Unfortunately, there's been more of a tendency in
recent years to "name-claim" more things to be
"internal", as if that somehow protected something or
someone (Emacs development/developers? Elisp users?).

As always (esp. with Lisp), some things whose creator
never thought of as possibly useful or needed outside
the initial context do find useful uses by _users_.

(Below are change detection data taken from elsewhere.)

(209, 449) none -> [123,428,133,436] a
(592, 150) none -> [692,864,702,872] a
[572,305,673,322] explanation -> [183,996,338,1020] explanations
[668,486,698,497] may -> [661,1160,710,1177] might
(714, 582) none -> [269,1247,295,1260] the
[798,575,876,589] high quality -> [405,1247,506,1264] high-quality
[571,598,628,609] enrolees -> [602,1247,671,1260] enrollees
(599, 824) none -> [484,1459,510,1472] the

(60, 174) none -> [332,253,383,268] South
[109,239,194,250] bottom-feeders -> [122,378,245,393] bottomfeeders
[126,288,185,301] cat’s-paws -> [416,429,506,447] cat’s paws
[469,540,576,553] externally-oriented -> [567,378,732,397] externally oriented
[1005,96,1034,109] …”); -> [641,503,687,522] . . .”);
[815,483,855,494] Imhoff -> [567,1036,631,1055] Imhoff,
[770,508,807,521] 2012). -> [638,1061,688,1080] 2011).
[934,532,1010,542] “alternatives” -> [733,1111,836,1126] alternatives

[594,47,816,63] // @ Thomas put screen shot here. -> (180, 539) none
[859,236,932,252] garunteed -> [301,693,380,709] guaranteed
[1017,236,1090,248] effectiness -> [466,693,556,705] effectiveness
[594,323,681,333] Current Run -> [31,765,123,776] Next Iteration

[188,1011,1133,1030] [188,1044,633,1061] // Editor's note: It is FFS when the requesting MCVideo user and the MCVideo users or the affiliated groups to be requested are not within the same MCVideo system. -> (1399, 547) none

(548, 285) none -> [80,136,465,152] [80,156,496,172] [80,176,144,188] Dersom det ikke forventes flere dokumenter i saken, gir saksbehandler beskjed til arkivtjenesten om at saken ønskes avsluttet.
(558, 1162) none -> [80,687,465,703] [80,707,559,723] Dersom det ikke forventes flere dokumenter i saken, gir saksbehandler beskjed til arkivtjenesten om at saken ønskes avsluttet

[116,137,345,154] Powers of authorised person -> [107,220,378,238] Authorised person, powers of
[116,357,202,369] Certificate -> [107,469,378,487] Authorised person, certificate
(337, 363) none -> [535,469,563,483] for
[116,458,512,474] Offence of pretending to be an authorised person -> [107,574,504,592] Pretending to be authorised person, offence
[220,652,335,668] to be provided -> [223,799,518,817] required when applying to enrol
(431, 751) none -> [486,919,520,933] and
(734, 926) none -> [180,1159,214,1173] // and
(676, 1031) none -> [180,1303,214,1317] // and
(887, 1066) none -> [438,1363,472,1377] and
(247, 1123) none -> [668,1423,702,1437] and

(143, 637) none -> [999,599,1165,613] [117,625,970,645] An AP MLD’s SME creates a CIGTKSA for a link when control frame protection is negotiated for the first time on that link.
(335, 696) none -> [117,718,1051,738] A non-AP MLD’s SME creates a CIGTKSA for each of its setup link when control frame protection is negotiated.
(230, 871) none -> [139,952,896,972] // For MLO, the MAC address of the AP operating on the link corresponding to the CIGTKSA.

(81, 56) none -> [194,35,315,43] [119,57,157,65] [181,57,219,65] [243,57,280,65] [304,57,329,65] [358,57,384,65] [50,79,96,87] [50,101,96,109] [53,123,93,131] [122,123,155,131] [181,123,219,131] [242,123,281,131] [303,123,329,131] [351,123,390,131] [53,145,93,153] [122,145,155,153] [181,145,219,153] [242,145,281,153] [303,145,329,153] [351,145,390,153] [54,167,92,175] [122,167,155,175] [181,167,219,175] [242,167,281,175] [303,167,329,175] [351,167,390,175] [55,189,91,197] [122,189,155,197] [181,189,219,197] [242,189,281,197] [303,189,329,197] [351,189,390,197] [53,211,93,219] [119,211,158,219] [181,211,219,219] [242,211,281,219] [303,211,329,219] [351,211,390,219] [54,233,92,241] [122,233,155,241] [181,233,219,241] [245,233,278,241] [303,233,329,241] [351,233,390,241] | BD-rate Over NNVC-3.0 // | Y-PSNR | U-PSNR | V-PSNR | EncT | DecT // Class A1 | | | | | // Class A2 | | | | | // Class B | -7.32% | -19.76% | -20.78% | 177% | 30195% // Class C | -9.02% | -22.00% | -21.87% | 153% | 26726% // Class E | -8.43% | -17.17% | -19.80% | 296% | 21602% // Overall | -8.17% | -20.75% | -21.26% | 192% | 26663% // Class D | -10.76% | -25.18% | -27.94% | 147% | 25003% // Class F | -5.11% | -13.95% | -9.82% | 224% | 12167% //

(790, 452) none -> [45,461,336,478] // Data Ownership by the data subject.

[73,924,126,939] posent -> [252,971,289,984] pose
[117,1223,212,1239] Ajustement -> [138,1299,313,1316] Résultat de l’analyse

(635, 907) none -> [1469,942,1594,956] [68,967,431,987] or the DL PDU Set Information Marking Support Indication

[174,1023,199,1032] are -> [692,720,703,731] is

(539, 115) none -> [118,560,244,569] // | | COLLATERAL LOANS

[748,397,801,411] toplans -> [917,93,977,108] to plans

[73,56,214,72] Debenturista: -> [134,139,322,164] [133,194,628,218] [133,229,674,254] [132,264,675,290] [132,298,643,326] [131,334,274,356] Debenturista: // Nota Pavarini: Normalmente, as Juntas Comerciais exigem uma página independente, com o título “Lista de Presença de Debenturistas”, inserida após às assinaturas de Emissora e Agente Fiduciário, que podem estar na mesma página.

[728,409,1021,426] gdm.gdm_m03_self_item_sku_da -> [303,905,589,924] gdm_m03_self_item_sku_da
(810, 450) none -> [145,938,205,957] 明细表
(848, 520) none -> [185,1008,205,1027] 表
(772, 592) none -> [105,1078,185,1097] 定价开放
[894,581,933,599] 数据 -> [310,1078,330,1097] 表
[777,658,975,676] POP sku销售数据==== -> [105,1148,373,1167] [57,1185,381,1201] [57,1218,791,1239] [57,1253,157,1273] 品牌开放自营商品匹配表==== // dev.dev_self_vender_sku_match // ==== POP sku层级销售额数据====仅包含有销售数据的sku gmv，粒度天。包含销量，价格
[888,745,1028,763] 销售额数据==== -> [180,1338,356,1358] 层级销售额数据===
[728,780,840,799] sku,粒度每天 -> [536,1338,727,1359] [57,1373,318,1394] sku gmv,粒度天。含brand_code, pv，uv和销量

By using something thought/intended to be "internal",
users can discover real uses and put to the lie the
notion that the thing should be considered internal
or in some way restricted.

The tendency to think in strong black-&-white,
internal/external, baked/fluid, closed/open terms
comes also (I think) from the fact that developers
come to Emacs and Elisp from working with other, more
static/structured languages and environments - worlds
where there really can be a strong use and need for
an inside/outside separation and protecting coders
from themselves and code from itself (beyond purposes
of abstraction).

> You can't change everything, so you don't shoot yourself in the foot. I
> prefer Emacs' approach where I can even break the system, which is a
> great learning experience.

Indeed.  Not only learning for an individual, but
discovering and inventing for everyone.